Hannah Murray: Welcome back to today's Book Show. Joining us on the line now from the UK is Neal James. He's been an accountant for over thirty years, but got into writing after entering a short story competition in 2007. His third book, his most complex work to date, is a gripping detective thriller called Two Little Dicky Birds. Welcome to the show, Neal.
Neal James: Good afternoon, Hannah.
HM: Thanks for joining us today. Now, I mentioned that you entered this short story competition in 2007. What made you enter it in the first place?
NJ: It was something that I'd been toying with for a while. My wife picked up something in the local Derby Telegraph. It wasn't sponsored by the Telegraph, but it was a site that had taken up space in the Telegraph, and they were asking for entries. Maximum of five stories, maximum word length 2000 words, and I thought, well, why not?
HM: And how did you decide what to write about?
NJ: I didn't. I wrote five stories. I thought, five stories, different genres, see what happens. And one of them made it into the top ten.
HM: Which was the story that made it into the top ten then?
NJ: It's Chance of a Lifetime, which is in the Short Stories Volume One.
HM: And what was it about?
NJ: It's a brother and sister, cat and dog. Parents dead, she's in control of the company, he's just taking money out of the company as and when he wants, and she wants to get back at him. And the idea, he wins the lottery, yet he doesn't win the lottery, and he's made a fool of in front of all his friends. So she tapes the lottery, gets a birthday party organised for him, plays that week's lottery the week after, having bought the identical numbers on the ticket, and gives him the ticket as a present.
HM: What then?
NJ: He goes absolutely loopy, thinks he's won, and when she tells him, that's the joke. What she doesn't realise is those numbers crop up again.
HM: Oh, God!
NJ: And she's already burnt the ticket.
HM: Oh no, how awful!
NJ: That's the twist in the tale.
HM: Yeah, great idea for a story though. So, how did you go from short stories to writing your first book, A Ticket to Tewkesbury?

Data shown =
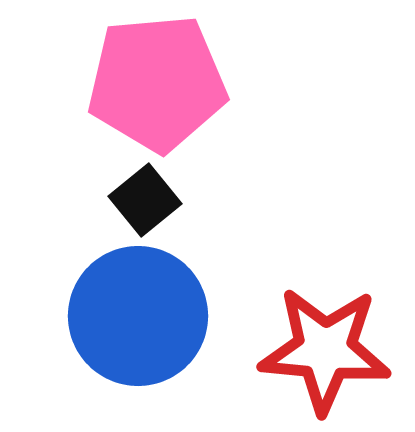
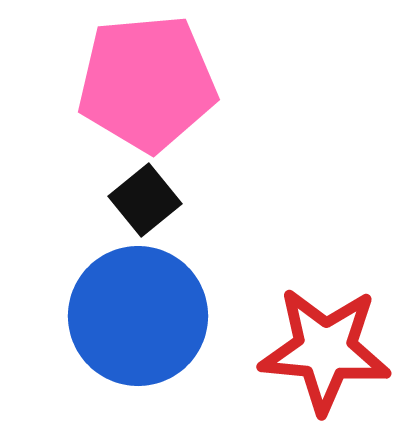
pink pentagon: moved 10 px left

Written problem 1 =
In the interview with Neal James, which of his stories made it into the competition's top ten?
Written problem 2 =
Please resume the interview with Neal James after its final question.

Task output 1 =
Chance of a Lifetime

Task output 2 =
NJ: That was a short story in itself. It was centred on the love story between Madeline Colson and Roger Fretwell, and a letter found by Julie Martin in her Aunt Molly's bag after the woman had died. Never been posted, goes back to the late Forties, and it's basically saying 'I love you, come and live in the South West.' But it never gets posted. Julie finds it, and thinks, 'I wonder, are they still alive?' and it goes from there. The idea of the story was she reunites two people, and they sail away into the sunset. But I got to the end of it and thought, 'What if Roger Fretwell brought something back from Europe? Something so secret, so powerful, that people would kill to get hold of it?' And the story went from there.
HM: So this book, Two Little Dicky Birds, is actually your first full length novel then?
NJ: No. A Ticket to Tewkesbury was first to be published, but the second one to be actually written. Dicky Birds was the first one to be written, but it's the second one to be published. It's a little bit back-to-front.
HM: So, tell us about this latest one then.
NJ: Dicky Birds?
NJ: 88,000 words, the chase for a serial killer. Two timescales, 1975 to about 1992, and then present day, which is pitched at 2002. The serial killer re-emerges, and threatens a new campaign and gives the Met 28 days to catch him. And away it goes. And you'll have seen the little grid on the chapters marking down the 28 days to day zero, and that controls the current line in the plot. The rest of it is kind of a series of flashbacks to 1975, when Paul Townley kills his father in a fit of rage, and the story rolls on from there.
HM: And where did you get the idea from for this story?
NJ: Basically I wanted to see if I could write a detective thriller, but I was unsure of the background of where to pitch it. Being a football fan, I thought, 'Hang on a minute, I've watched Field of Dreams.' And this is no more a book about football than Field of Dreams was about baseball, so using the rail network to carry you up and down the country, hidden amongst thousands of football supporters, seemed to me to be an ideal blind to conceal a series of murders.
HM: How long did the whole thing take?
NJ: About nine months from planning it out using a spreadsheet, colour coded over four shades to make sure that each individual strand did actually tie back in at some point into the main plotline.
HM: You're the first author I think I've interviewed who's spreadsheeted his plot.
NJ: It's just second nature.
HM: And colour coding and everything!
NJ: It's the accountancy training. I'm afraid I'm a spreadsheet freak!
HM: So, did it help, the spreadsheet?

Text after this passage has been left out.